Hierarchical and modular design, by the way, already operate on these sorts of principles (in theory). They’re just rules of thumb, or design patterns, laid on top of the more foundational concepts. The closer we get to the foundational principles in play, the more we can take this sort of thinking and apply it along every interaction surface in a design, and the more we can move from black art to science in designing networks that work.

Architect or Designer?

Are you an architect or designer? What’s the difference? A reader asked this last week in email — my (probably) less than perfect response.

First, we have to dispense with this objection — network people aren’t “architects” in the first place. Nor are they “engineers.” Okay, so… A challenge: what else would you call someone who designs and builds things? When someone says, “You’re not a real architect, because you don’t build buildings, and you’re not held responsible for your work,” I tend to reply, “Why are you talking to me if I don’t exist?”

I’ve probably spent a lot more time than most people thinking about what the difference between design and architecture is, as it was a major issue when the CCDE and CCAr were split into two certifications (long ugly story — but then again, whenever marketing is involved, it normally is). With the help of some psychos (psychometricians, actually, but saying you worked with psychos for seven years to develop certification just sounds cooler somehow), we came up with some differentiators that I think are useful.

The difference is in focus, not task — the designer focuses on a solution to a narrower engineering problem, the architect focuses on a solution set to solve a business problem. To put it a different way, network designers focus on the seam between technologies, while network architects focus on the seam between people (or business) and technology.

To give some practical examples…

The network designer pushes back on technology choices; the network architect pushes back on the business itself. To put this another way, the network designer tries to understand what the business is trying to do; the network architect tries to get in front of where the business is going. This is why the CCDE is a practical in a lab, but the CCAr is an actual encounter with “a customer.” Candidates who don’t push back aren’t supposed to pass the CCAr.

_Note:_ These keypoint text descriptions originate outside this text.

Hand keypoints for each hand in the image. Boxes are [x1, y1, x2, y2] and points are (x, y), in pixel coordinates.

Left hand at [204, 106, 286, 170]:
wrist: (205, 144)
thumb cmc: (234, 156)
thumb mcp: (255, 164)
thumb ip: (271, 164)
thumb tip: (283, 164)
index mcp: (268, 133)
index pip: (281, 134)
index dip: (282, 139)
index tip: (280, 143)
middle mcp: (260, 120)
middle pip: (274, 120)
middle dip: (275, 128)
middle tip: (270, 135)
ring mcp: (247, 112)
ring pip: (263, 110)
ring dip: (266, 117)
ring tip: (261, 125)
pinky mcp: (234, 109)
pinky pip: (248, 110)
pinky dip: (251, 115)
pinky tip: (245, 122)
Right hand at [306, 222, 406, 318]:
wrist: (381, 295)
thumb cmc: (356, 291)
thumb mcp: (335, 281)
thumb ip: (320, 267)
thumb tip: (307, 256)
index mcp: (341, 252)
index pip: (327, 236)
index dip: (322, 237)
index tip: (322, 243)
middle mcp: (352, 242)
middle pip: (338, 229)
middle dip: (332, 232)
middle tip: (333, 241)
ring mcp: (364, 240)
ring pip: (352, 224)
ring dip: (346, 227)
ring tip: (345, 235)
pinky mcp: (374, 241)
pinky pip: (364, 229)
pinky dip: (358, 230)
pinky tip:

The network designer looks at a technology toolbox and asks, “what fits?” The network architect looks at the underlying problem space, and says, “what sort of tool would fit here?” Once figuring out the shape of the tool, the architect can then go out and find the tool, rather than getting trapped in the current toolbox. For instance, I expect a designer to know when to implement EIGRP and when to implement IS-IS. I expect an architect to look at the problem and say, “this requires a control plane with characteristic x,” then to go find out what those solutions are, rather than assuming a tool he already knows is the right one.

The network designer can explain the idea, the network architect can sell it.

The network designer asks, “how can I build a fabric with 5 9’s of reliability?” The network architect asks, “based on these requirements, we need a fabric with 5 9’s of reliability,” or even, “I know what you read in a magazine on a plane, or what you received from someone in email, but we really don’t need 5 9’s of reliability, and here’s why…”

When looking for an architecture, I’m looking for goals that can be and are broken into smaller parts, and why those goals are important to the business. I don’t want to solve the goals, I want to know what they are. When looking for a design, I’m looking for how to solve the goals.

In reality, most network architects can do design — they wouldn’t be very useful if they couldn’t. But if you want to move from being a designer to being an architect, you need to learn to push back and to challenge, to see the shape of a technology that’s needed rather than just choosing something you know, and you need to ask why rather than how.

To truly cross into the architecture world, the designer needs to cross the boundary between technology and people.